Cuomo Accuser Gives First Interview, Says Governor 'Broke The Law'

“The governor needs to be held accountable,” Brittany Commisso said after filing a criminal complaint against him over groping allegations.

An executive assistant to New York Gov. Andrew Cuomo (D) who accused him of groping her inside the executive mansion is speaking out publicly for the first time.

“The governor needs to be held accountable,” Brittany Commisso told “CBS This Morning” and the Albany Times-Union in a joint interview broadcast in full on Monday.

“What he did was a crime. He broke the law,” she says in a clip of the interview released on Sunday.

Commisso’s comments come after she filed a criminal complaint against Cuomo with the Albany Sheriff’s Office on Thursday. Commisso, in the interview, said, “It was the right thing to do.”

Commisso had previously only been identified as “Executive Assistant #1” in a report on sexual harassment claims against Cuomo completed by the office of New York Attorney General Letitia James. In that report, Commisso said the governor reached under her blouse and groped her breast while they were alone at the governor’s mansion last year.

She said he also groped her on New Year’s Eve in 2019, after he asked her to take a selfie with him inside of his office.

As she held up the camera, she said Cuomo “moved his hand to grab her butt cheek and began to rub it. The rubbing lasted at least five seconds,” according to James’ report.

Commisso also accused the governor of regularly hugging her and kissing her on the cheek. She said he kissed her on the lips once, as well.

“These were not hugs that he would give his mother or, you know, his brother,” Commisso said during the interview. “These were hugs with the intention of getting some personal sexual satisfaction out of.”

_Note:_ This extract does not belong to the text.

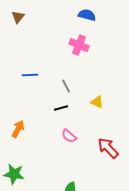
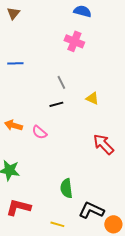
blue line: (30, 75) -> (15, 63), moved
orange arrow: (18, 129) -> (13, 125), turned -102
pink semicircle: (69, 136) -> (39, 132), moved

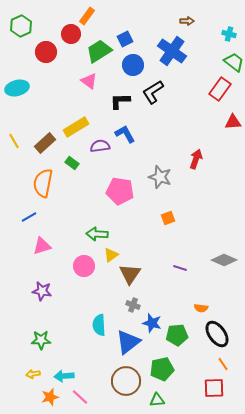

Commisso said she didn’t come forward until recently because she feared retaliation by the governor.

“I felt as though if I did something to insult him, especially insult him in his own home, it wasn’t going to be him that was going to get fired or in trouble,” she said, adding that his alleged advances were “not normal,” “not welcomed” and “certainly not consensual.”

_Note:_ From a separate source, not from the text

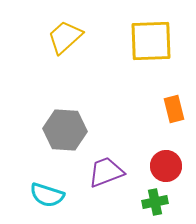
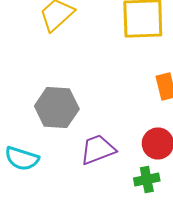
cyan semicircle: (47, 195) -> (22, 158), moved

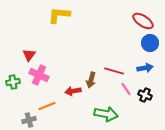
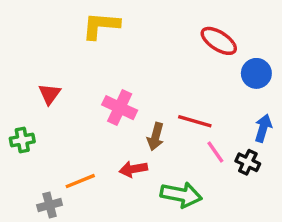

When questioned as part of James’ investigation, Cuomo denied the allegations. He did say that he often hugs and kisses people, and may have kissed certain staff members on the lips without remembering whom.

Similar allegations against the governor from 10 other women were included in James’ report.

Cuomo has faced resignation calls from many top Democrats, including President Joe Biden and Senate Majority Leader Chuck Schumer of New York. But Cuomo has so far refused to step down.

Cuomo’s top aide, Melissa DeRosa, announced her resignation Sunday, ditching the governor’s shrinking circle of loyalists. The state attorney general’s report found DeRosa spearheaded efforts to retaliate against one of the women who publicly accused the third-term Democrat in December.

DeRosa did not name Cuomo or mention the sexual harassment allegations in her resignation announcement.

“Personally, the past 2 years have been emotionally and mentally trying,” DeRosa wrote in her statement. “I am forever grateful for the opportunity to have worked with such talented and committed colleagues on behalf of our state.”